Source data:
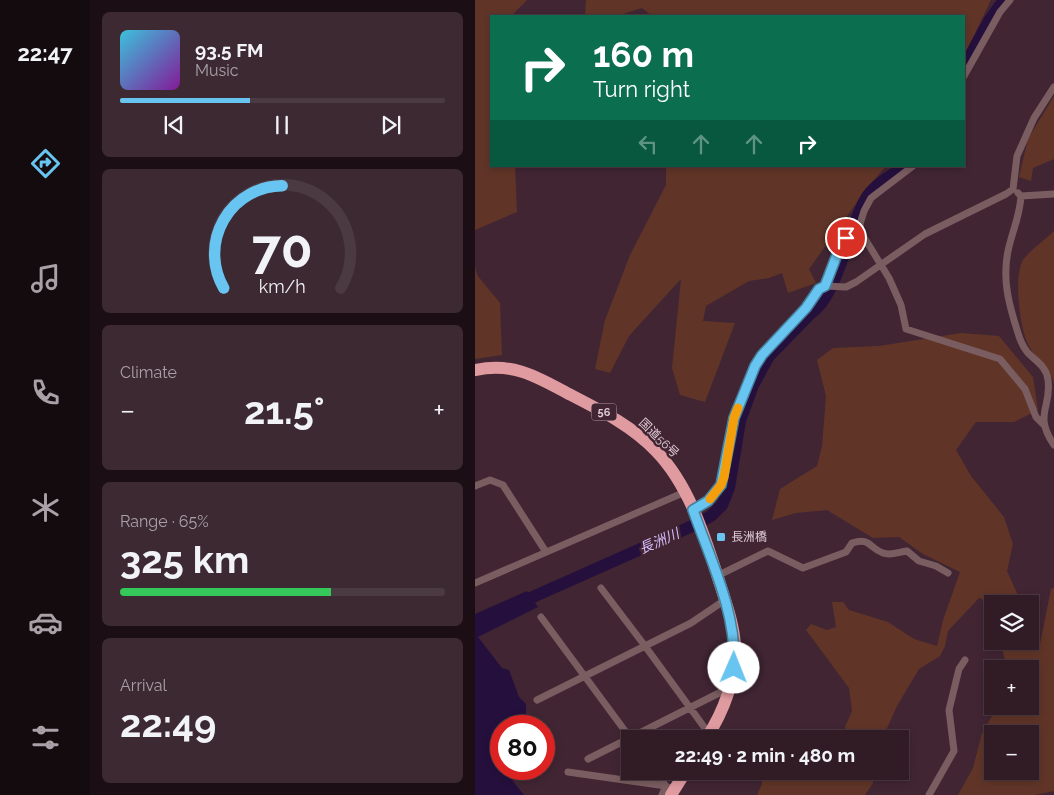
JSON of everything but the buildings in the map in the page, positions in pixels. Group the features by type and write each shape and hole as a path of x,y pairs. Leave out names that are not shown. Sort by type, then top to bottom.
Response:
{"highway":[{"name":"国道56号","path":"475,370 492,367 512,368 531,374 609,414 631,428 656,450 672,469 694,512 732,624 735,646 730,692 711,730"},
{"path":"671,790 679,780"}],"street":[{"path":"965,74 1000,12 1010,0"},
{"path":"694,512 708,501 721,485 734,418 755,366 762,355 806,308 819,289 825,286 846,287 881,266 925,234 1013,189 1017,156 1034,118 1054,87"},
{"path":"912,167 871,198 860,224 862,234 901,304 906,329 999,359 1025,389 1036,417 1044,425"},
{"path":"1013,189 1021,196 1054,194"},
{"path":"1021,196 1017,225 1008,250 1006,290 1008,304 1021,341 1027,352 1045,370 1048,380 1044,425 1045,432 1054,445"},
{"path":"825,286 843,239 862,234"},
{"path":"475,486 490,480 503,484 546,552"},
{"path":"475,583 685,492"},
{"path":"717,576 768,551 803,568 846,552 852,543 860,541 865,541 882,553 907,551 919,561 936,566 948,573"},
{"path":"601,588 706,730"},
{"path":"537,700 691,624 725,600"},
{"path":"541,616 625,730"},
{"path":"929,795 954,751 949,710 959,669 965,660"},
{"path":"647,730 723,691 730,692"},
{"path":"588,759 621,743"},
{"path":"568,772 671,790"},
{"path":"663,780 671,790"},
{"path":"663,795 671,790"}],"shaded area":[{"path":"475,0 527,0 512,15 490,15 490,167 515,167 517,212 475,230"},
{"path":"586,0 991,0 965,54 965,15 651,15 642,8 620,15 585,15"},
{"path":"1054,96 1054,159 1033,168 1031,181 1019,177 1028,139"},
{"path":"666,167 885,167 865,191 809,269 816,283 788,293 782,273 769,278 749,281 706,306 703,321 735,323 705,402 680,395 672,368 681,279 629,336 610,373 595,369 605,320 630,255 666,185"},
{"path":"1054,231 1054,383 1026,340 1019,304 1018,279 1023,260"},
{"path":"475,266 477,275 500,303 502,355 475,359"},
{"path":"961,333 999,336 1033,377 1038,410 1014,422 976,422 956,450 971,476 1004,517 1013,544 1007,571 1018,595 984,595 984,600 979,598 948,631 945,646 940,656 919,669 897,706 886,730 846,730 845,727 852,711 849,688 806,630 811,624 827,630 836,627 832,602 843,602 849,610 888,622 914,639 937,646 943,620 960,572 923,554 899,537 873,538 827,510 796,513 772,520 780,489 817,466 822,446 826,396 817,360 833,348 879,346"},
{"path":"1054,588 1054,791 1035,795 958,795 973,768 984,730 984,780 1039,780 1039,725 987,725 993,715 1039,715 1039,660 1005,660 1002,650 1039,650 1039,642 1040,644 1051,589"},
{"path":"527,591 538,607 478,637 502,668 509,670 519,697 526,704 526,715 490,715 490,780 512,780 524,795 475,795 475,614"},
{"path":"762,780 873,780 865,795 757,795"}],"waterway":[{"name":"長洲川","path":"965,65 989,21 1004,0"},
{"name":"長洲川","path":"517,604 690,527 711,516 722,505 729,488 740,421 753,385 769,356 820,305 828,293 859,213 869,194 883,181 904,167"}],"slow traffic":[{"path":"710,499 721,485 724,477 734,418 738,408"}],"place":[{"name":"長洲橋","path":"721,537"}],"route":[{"path":"734,668 735,646 732,624 693,510 708,501 721,485 734,418 755,366 770,345 806,308 819,289 825,286 843,239 846,238"}]}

Your instructions:
Print the data once more without any change, skipping each picture.

Solution to this exercise:
JSON of everything but the buildings in the map in the page, positions in pixels. Group the features by type and write each shape and hole as a path of x,y pairs. Leave out names that are not shown. Sort by type, then top to bottom.
Response:
{"highway":[{"name":"国道56号","path":"475,370 492,367 512,368 531,374 609,414 631,428 656,450 672,469 694,512 732,624 735,646 730,692 711,730"},
{"path":"671,790 679,780"}],"street":[{"path":"965,74 1000,12 1010,0"},
{"path":"694,512 708,501 721,485 734,418 755,366 762,355 806,308 819,289 825,286 846,287 881,266 925,234 1013,189 1017,156 1034,118 1054,87"},
{"path":"912,167 871,198 860,224 862,234 901,304 906,329 999,359 1025,389 1036,417 1044,425"},
{"path":"1013,189 1021,196 1054,194"},
{"path":"1021,196 1017,225 1008,250 1006,290 1008,304 1021,341 1027,352 1045,370 1048,380 1044,425 1045,432 1054,445"},
{"path":"825,286 843,239 862,234"},
{"path":"475,486 490,480 503,484 546,552"},
{"path":"475,583 685,492"},
{"path":"717,576 768,551 803,568 846,552 852,543 860,541 865,541 882,553 907,551 919,561 936,566 948,573"},
{"path":"601,588 706,730"},
{"path":"537,700 691,624 725,600"},
{"path":"541,616 625,730"},
{"path":"929,795 954,751 949,710 959,669 965,660"},
{"path":"647,730 723,691 730,692"},
{"path":"588,759 621,743"},
{"path":"568,772 671,790"},
{"path":"663,780 671,790"},
{"path":"663,795 671,790"}],"shaded area":[{"path":"475,0 527,0 512,15 490,15 490,167 515,167 517,212 475,230"},
{"path":"586,0 991,0 965,54 965,15 651,15 642,8 620,15 585,15"},
{"path":"1054,96 1054,159 1033,168 1031,181 1019,177 1028,139"},
{"path":"666,167 885,167 865,191 809,269 816,283 788,293 782,273 769,278 749,281 706,306 703,321 735,323 705,402 680,395 672,368 681,279 629,336 610,373 595,369 605,320 630,255 666,185"},
{"path":"1054,231 1054,383 1026,340 1019,304 1018,279 1023,260"},
{"path":"475,266 477,275 500,303 502,355 475,359"},
{"path":"961,333 999,336 1033,377 1038,410 1014,422 976,422 956,450 971,476 1004,517 1013,544 1007,571 1018,595 984,595 984,600 979,598 948,631 945,646 940,656 919,669 897,706 886,730 846,730 845,727 852,711 849,688 806,630 811,624 827,630 836,627 832,602 843,602 849,610 888,622 914,639 937,646 943,620 960,572 923,554 899,537 873,538 827,510 796,513 772,520 780,489 817,466 822,446 826,396 817,360 833,348 879,346"},
{"path":"1054,588 1054,791 1035,795 958,795 973,768 984,730 984,780 1039,780 1039,725 987,725 993,715 1039,715 1039,660 1005,660 1002,650 1039,650 1039,642 1040,644 1051,589"},
{"path":"527,591 538,607 478,637 502,668 509,670 519,697 526,704 526,715 490,715 490,780 512,780 524,795 475,795 475,614"},
{"path":"762,780 873,780 865,795 757,795"}],"waterway":[{"name":"長洲川","path":"965,65 989,21 1004,0"},
{"name":"長洲川","path":"517,604 690,527 711,516 722,505 729,488 740,421 753,385 769,356 820,305 828,293 859,213 869,194 883,181 904,167"}],"slow traffic":[{"path":"710,499 721,485 724,477 734,418 738,408"}],"place":[{"name":"長洲橋","path":"721,537"}],"route":[{"path":"734,668 735,646 732,624 693,510 708,501 721,485 734,418 755,366 770,345 806,308 819,289 825,286 843,239 846,238"}]}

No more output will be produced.